◆ **EXERCISE DETAILS**: Pull every line with "lines" from the data below and copy it.

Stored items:
• • •

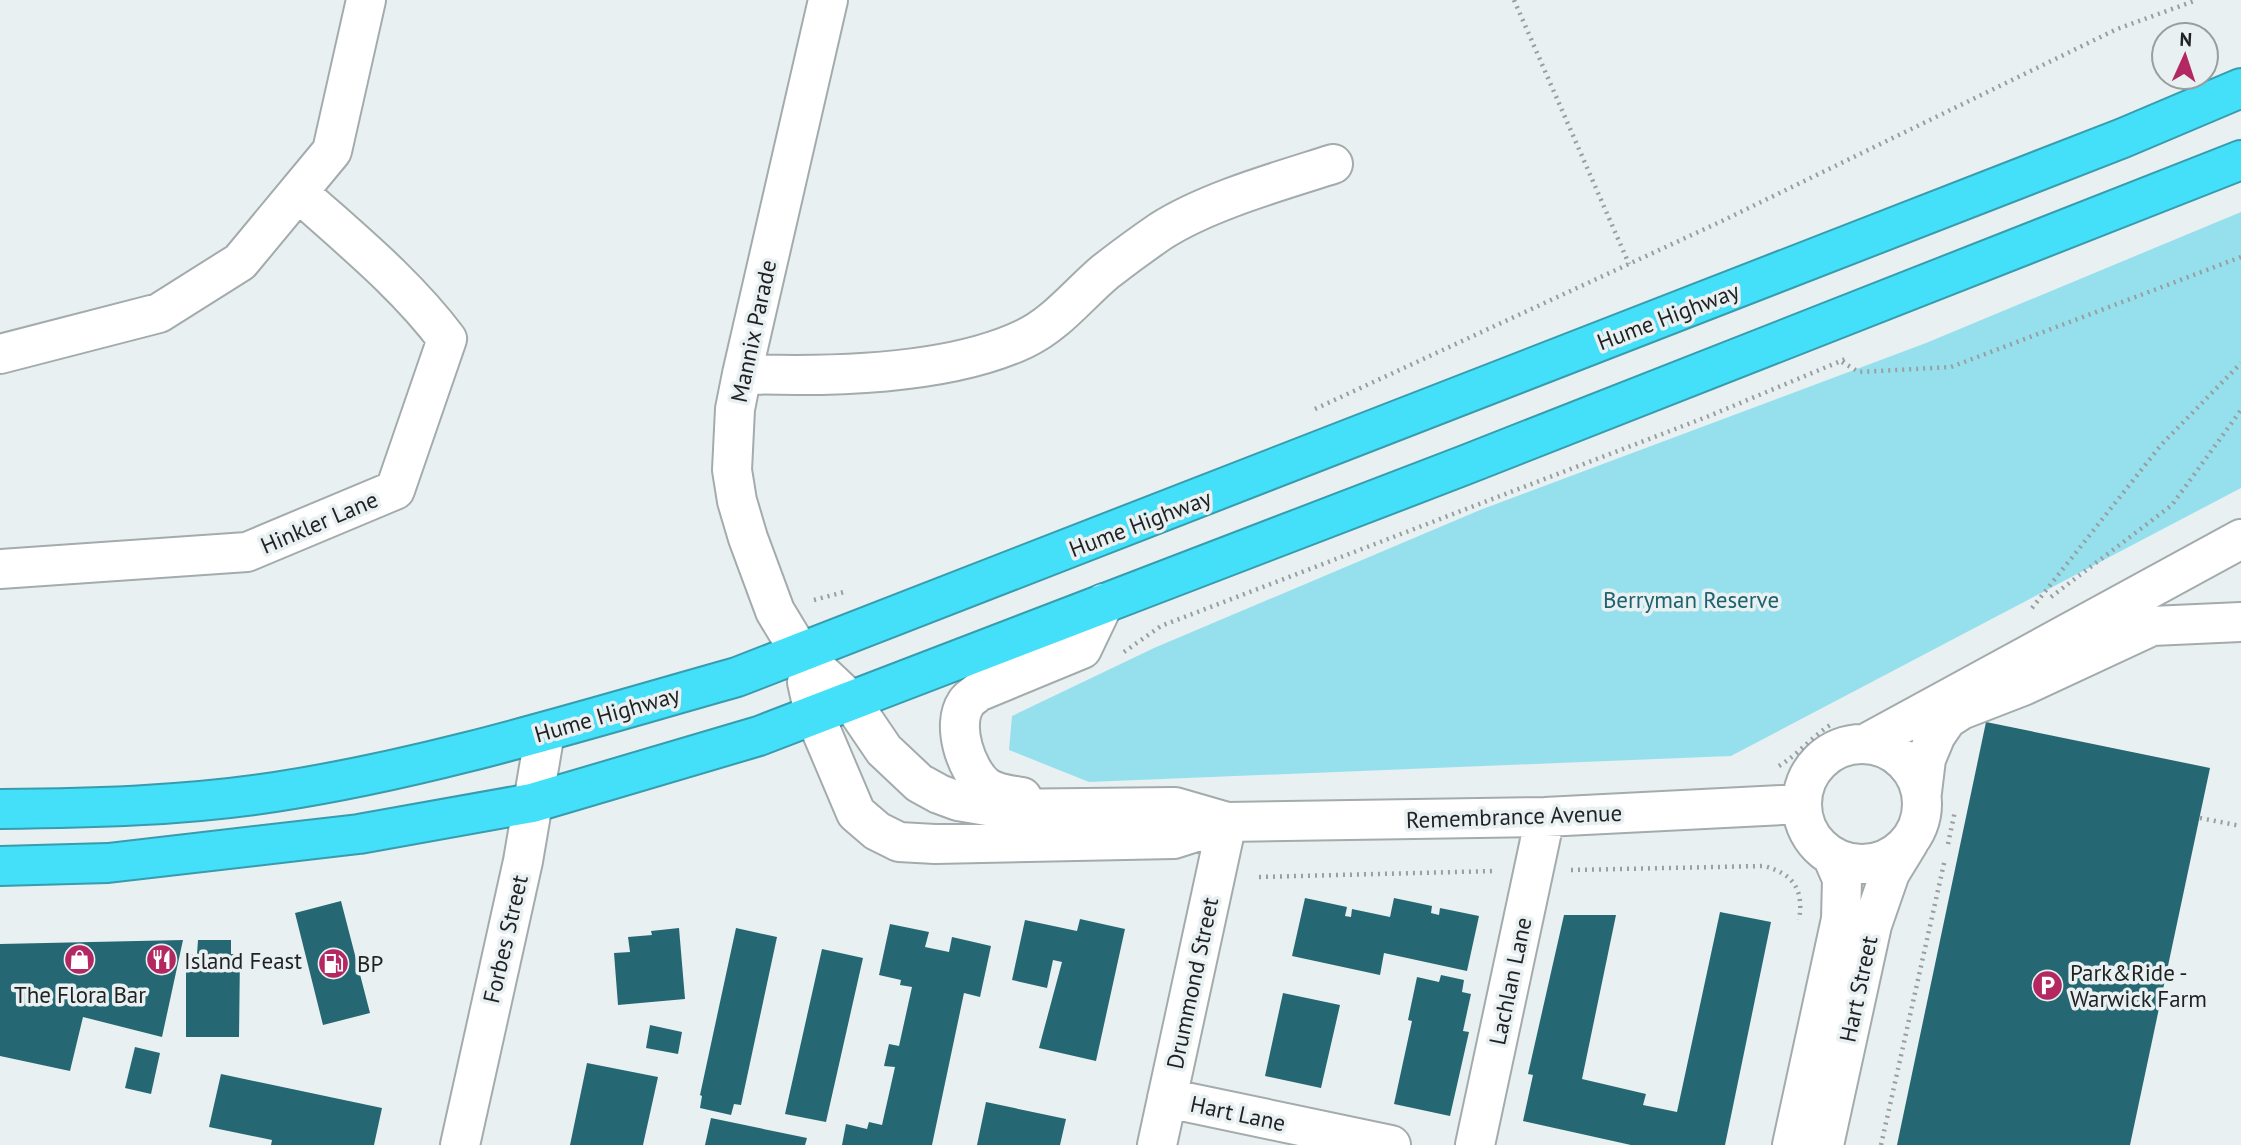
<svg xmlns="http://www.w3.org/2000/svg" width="2241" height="1145" font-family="'PT Sans',sans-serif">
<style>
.green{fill:#96e0ee}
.building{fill:#256873}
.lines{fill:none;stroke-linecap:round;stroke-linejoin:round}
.minor-casing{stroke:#a4abac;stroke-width:42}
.highway-casing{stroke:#379cae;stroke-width:42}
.path{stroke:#999e9f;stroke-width:4.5;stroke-dasharray:2 5;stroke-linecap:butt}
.minor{stroke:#fff;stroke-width:38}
.highway{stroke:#44dff9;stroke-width:38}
.labels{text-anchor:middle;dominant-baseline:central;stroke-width:7;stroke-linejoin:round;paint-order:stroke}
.street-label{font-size:23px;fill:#1f2122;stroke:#e9f0f1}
.park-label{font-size:23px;fill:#1d626e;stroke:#e9f0f1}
.poi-label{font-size:23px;fill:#1f2122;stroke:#e9f0f1;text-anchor:start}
</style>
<rect width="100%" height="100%" fill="#e9f0f1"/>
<path class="green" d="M2241,212v276l-510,268 -642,26 -80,-32 3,-34 142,-68 326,-138 446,-167z"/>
<path class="building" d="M1986,722l224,46 -80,377h-233z
M1305,898l42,9 -2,9 6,1 1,-8 38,8 4,-19 38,8 -1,7 8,2 1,-7 39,8 -12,55 -83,-18 -4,22 -88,-19z
M341,901l29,112 -47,12 -28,-112z
M1720,912l51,10 -46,223h-94l-108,-24 10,-46 -5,-1 36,-159h52l-34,164 64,15 -3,11 34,7z
M1080,919l45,10 -29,132 -57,-13 23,-86 -9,-2 -6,28 -35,-8 13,-60 52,11z
M890,924l39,8 -4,15 24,5 3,-15 39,9 -11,51 -16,-4 -32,152h-90l4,-21 21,5 2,-7 13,3 13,-58 -11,-1 5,-22 10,2 13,-59 -12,-2 1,-5 -22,-5z
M679,928l6,71 -67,6 -4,-52 16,-1 -2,-15 24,-2 -1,-4z
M736,928l41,9 -36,168 -7,-1 -3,11 -31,-7 2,-12 -2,-1z
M183,940l-21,97 -79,-20 -13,54 -70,-15v-112z
M198,940h33v14l9,1 -1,82h-53v-83h11z
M822,949l41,9 -37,164 -41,-8z
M1441,975l23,5 -2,12 9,2 -8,37 6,1 -19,84 -56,-12 18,-83 -4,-1 9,-43 22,5z
M1283,993l57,12 -19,83 -56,-12z
M650,1025l32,7 -4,22 -32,-6z
M135,1047l25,6 -9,41 -26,-6z
M587,1063l71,14 -15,68h-73z
M221,1074l161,34 -8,37h-103l1,-5 -63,-13z
M986,1102l80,17 -6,26h-83z
M711,1118l96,20 -2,7h-100z"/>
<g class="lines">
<defs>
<path id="minor" d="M828,0l-86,374 -7,35 -3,61 5,31 11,37 27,73 26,43 49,46 34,50 35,33 20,11 19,7 47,8 170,-2 52,15 318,-5 257,-13
M0,354l159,-41 81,-51 92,-111 34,-151
M742,374c84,3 204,2 282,-35 32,-15 54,-44 81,-67 18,-14 37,-28 56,-41 47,-30 119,-50 172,-67
M0,569l247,-17 148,-62 52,-151c-42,-56 -97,-100 -149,-147
M807,682l7,32 42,99 21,18 22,11 36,2 239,-5 53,-17
M1865,744l376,-205
M1802 804a60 60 0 1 1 120 0a60 60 0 1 1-120 0Z
M1922,792l4,-33 10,-24 11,-16 14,-9 62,-24 129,-60 89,-4
M1022,797c-13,-2 -26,-3 -37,-11 -19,-16 -34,-61 -19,-83 2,-4 9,-8 12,-11l104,-43 22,-46
M1167,1098l224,47
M460,1145l63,-284 22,-129
M1157,1145l70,-323
M1475,1145l70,-328
M1792,1145l49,-226 1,-40 -10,-23
M1824,1145l48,-220 18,-52 19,-31"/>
<path id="highway" d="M0,809c91,-1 185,-3 275,-17 157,-24 309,-72 462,-115l1386,-539 118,-50
M0,866l108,-3 251,-29 173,-31 227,-67 706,-271 776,-305"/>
</defs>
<use href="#minor" class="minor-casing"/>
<use href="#highway" class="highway-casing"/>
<path class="path" d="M1514,0l115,264
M1842,362l17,10 92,-5 290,-110
M1315,409l407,-188 395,-192 80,-29
M2051,597l121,-92 69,-95
M814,600l30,-8
M2032,608l129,-163 80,-82
M1124,652l37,-26 548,-210 139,-58
M1779,766c21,-13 33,-30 53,-42
M2200,818l41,8
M1948,844l7,-33
M1571,870l193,-4c30,8 40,24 35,54
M1259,877l237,-6
M1881,1145l64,-286"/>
<use href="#minor" class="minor"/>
<use href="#highway" class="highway"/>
</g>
<defs>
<symbol id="shop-disc" viewBox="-11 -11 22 22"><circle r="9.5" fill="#b42862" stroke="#e9f0f1"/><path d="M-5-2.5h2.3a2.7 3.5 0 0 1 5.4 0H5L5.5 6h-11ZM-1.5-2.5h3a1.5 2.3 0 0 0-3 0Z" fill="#fff"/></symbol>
<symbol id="restaurant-disc" viewBox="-11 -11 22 22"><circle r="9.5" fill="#b42862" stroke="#e9f0f1"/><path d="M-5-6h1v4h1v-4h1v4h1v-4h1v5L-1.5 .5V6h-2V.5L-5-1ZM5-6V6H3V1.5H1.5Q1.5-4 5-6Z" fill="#fff"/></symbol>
<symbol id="fuel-disc" viewBox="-11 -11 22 22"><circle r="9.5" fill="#b42862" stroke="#e9f0f1"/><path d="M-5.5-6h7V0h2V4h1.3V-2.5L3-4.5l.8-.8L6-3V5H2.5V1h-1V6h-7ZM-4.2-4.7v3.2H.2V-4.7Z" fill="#fff"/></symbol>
<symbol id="parking-disc" viewBox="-11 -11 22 22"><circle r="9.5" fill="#b42862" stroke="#e9f0f1"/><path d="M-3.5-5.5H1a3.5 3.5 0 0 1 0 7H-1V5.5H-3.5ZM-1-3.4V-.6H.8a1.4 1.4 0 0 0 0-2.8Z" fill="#fff"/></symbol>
</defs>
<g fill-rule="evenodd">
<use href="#shop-disc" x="62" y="942" width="35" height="35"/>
<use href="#restaurant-disc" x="144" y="942" width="35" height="35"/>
<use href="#fuel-disc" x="316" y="946" width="35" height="35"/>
<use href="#parking-disc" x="2030" y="968" width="35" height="35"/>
</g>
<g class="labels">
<g class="street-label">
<text transform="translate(1668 316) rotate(-21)">Hume Highway</text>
<text transform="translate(753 331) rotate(-78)">Mannix Parade</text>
<text transform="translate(319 522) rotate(-23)">Hinkler Lane</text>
<text transform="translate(1140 523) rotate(-21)">Hume Highway</text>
<text transform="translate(607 714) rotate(-16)">Hume Highway</text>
<text transform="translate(1514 816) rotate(-2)">Remembrance Avenue</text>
<text transform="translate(505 939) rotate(-77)">Forbes Street</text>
<text transform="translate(1510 981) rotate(-78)">Lachlan Lane</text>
<text transform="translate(1192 983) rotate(-78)">Drummond Street</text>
<text transform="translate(1858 989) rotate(-78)">Hart Street</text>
<text transform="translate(1238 1113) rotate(12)">Hart Lane</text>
</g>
<g class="park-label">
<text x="1691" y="599">Berryman Reserve</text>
</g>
<g class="poi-label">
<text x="184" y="960">Island Feast</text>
<text x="357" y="963">BP</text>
<text x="2070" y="972">Park&amp;Ride -<tspan x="2070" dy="26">Warwick Farm</tspan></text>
<text x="80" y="994" text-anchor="middle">The Flora Bar</text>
</g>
</g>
<g transform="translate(2185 56) rotate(3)"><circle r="33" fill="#e9f0f1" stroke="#989d9e" stroke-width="2"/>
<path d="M0-5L12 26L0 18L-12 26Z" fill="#b42862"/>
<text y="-10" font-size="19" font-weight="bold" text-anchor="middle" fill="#1f2122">N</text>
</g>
</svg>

• • •

◆ **RESULT OF THIS TASK**:
.lines{fill:none;stroke-linecap:round;stroke-linejoin:round}
<g class="lines">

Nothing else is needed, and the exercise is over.